+++ Record excerpts

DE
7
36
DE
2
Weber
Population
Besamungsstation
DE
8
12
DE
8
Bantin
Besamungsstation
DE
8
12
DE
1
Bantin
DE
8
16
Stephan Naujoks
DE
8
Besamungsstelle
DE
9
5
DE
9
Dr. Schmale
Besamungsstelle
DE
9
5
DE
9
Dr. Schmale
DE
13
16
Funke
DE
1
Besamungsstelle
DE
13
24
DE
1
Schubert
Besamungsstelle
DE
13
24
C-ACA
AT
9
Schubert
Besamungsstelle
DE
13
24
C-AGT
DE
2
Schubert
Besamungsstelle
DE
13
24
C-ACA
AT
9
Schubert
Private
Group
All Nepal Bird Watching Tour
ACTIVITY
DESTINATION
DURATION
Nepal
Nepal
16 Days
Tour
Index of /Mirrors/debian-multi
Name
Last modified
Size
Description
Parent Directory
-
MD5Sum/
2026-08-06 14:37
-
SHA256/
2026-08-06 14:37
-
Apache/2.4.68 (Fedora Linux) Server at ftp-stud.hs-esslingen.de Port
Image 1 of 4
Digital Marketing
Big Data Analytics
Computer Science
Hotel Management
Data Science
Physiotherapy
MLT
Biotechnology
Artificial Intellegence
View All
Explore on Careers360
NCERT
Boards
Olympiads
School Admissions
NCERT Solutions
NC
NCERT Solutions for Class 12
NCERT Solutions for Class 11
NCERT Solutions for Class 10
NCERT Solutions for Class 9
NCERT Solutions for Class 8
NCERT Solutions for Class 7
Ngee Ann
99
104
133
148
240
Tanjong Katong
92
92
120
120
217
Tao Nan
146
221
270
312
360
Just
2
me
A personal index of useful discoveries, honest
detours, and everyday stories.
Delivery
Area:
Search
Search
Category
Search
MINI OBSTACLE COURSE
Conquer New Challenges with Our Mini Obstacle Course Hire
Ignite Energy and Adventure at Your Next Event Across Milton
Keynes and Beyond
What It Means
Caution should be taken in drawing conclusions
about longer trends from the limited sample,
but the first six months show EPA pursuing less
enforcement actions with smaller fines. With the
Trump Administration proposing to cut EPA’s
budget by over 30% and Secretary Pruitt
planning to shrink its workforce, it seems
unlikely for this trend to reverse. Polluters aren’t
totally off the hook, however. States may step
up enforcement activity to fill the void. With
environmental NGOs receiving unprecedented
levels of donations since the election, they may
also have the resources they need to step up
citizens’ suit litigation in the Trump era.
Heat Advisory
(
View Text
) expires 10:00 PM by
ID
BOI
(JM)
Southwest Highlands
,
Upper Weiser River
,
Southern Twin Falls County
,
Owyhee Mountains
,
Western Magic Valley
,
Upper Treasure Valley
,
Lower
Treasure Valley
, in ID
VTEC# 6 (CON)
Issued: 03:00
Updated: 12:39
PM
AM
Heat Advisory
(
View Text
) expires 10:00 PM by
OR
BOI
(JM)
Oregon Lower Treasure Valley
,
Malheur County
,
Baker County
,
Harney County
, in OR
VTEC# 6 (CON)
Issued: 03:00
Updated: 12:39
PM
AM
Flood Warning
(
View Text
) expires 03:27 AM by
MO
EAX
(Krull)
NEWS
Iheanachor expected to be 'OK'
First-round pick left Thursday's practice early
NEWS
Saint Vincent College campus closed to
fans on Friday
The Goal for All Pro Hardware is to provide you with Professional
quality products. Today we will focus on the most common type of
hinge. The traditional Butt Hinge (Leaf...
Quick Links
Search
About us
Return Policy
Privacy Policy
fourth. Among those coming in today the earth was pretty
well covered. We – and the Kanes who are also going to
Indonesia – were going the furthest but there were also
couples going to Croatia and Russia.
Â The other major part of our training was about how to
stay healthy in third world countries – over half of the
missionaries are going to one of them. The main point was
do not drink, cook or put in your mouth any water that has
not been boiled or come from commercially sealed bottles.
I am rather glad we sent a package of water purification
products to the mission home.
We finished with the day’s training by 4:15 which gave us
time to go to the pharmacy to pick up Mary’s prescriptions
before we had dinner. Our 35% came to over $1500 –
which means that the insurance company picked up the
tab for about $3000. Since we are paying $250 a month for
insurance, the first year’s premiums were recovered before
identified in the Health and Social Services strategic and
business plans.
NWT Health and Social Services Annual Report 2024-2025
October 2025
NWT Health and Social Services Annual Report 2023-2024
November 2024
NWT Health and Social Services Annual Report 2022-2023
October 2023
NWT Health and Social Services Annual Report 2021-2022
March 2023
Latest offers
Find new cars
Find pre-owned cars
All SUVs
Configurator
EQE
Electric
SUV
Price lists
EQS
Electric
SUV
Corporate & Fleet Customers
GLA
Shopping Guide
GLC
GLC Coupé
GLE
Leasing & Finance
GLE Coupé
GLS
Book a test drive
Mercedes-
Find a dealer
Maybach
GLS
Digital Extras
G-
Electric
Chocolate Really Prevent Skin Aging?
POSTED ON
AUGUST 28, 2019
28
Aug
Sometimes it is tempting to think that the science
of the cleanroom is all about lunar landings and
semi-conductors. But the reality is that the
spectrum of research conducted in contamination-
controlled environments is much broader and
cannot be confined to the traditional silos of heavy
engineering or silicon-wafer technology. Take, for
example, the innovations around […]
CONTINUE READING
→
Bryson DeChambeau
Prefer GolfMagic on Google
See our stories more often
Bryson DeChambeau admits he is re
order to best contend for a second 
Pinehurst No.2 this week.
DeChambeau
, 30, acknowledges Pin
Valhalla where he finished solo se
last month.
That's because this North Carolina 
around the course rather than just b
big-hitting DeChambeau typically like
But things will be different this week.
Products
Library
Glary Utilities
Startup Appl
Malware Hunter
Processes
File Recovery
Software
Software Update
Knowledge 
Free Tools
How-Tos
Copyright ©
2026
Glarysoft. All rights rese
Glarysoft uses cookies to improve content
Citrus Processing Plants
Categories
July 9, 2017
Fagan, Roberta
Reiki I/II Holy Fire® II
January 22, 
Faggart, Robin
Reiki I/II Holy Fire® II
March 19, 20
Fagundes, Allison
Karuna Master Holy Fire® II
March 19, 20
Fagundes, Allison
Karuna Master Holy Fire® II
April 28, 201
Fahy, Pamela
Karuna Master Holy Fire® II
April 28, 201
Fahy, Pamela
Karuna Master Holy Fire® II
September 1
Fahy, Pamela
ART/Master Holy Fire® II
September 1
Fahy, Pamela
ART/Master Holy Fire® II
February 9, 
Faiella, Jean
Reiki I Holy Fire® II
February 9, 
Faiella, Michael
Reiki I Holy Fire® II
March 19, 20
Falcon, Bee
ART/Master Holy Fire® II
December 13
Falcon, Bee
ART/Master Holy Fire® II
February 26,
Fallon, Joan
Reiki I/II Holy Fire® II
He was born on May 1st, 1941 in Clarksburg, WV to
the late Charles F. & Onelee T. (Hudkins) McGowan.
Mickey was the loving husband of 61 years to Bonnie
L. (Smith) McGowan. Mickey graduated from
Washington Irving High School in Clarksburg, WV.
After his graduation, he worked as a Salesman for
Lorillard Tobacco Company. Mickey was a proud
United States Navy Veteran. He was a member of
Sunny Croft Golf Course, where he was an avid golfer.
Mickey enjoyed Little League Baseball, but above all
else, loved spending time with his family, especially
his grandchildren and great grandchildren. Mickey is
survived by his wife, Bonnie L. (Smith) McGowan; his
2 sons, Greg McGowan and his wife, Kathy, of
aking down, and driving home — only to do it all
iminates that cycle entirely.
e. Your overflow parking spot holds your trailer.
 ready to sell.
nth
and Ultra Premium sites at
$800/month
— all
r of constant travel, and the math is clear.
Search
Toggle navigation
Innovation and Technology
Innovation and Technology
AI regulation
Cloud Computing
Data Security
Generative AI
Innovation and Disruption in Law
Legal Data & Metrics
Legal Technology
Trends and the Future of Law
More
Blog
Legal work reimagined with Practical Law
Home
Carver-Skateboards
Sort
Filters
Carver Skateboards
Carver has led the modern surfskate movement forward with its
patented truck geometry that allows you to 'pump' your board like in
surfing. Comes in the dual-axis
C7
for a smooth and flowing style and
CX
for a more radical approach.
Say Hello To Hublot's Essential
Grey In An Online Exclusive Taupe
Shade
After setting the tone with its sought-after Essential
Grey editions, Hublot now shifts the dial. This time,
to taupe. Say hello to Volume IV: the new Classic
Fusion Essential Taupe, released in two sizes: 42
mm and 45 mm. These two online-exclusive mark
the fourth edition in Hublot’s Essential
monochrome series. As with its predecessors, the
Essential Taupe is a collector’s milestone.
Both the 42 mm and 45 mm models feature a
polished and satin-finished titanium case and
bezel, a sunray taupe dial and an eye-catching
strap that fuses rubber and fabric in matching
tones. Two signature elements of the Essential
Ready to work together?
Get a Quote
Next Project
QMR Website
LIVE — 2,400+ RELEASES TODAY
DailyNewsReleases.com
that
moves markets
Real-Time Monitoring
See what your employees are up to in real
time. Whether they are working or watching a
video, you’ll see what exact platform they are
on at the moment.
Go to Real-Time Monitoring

++++++

Aim of the task:
In the data above, which lines have "Next"? Report each of them.

Solved exercise:
Ignite Energy and Adventure at Your Next Event Across Milton
Next Project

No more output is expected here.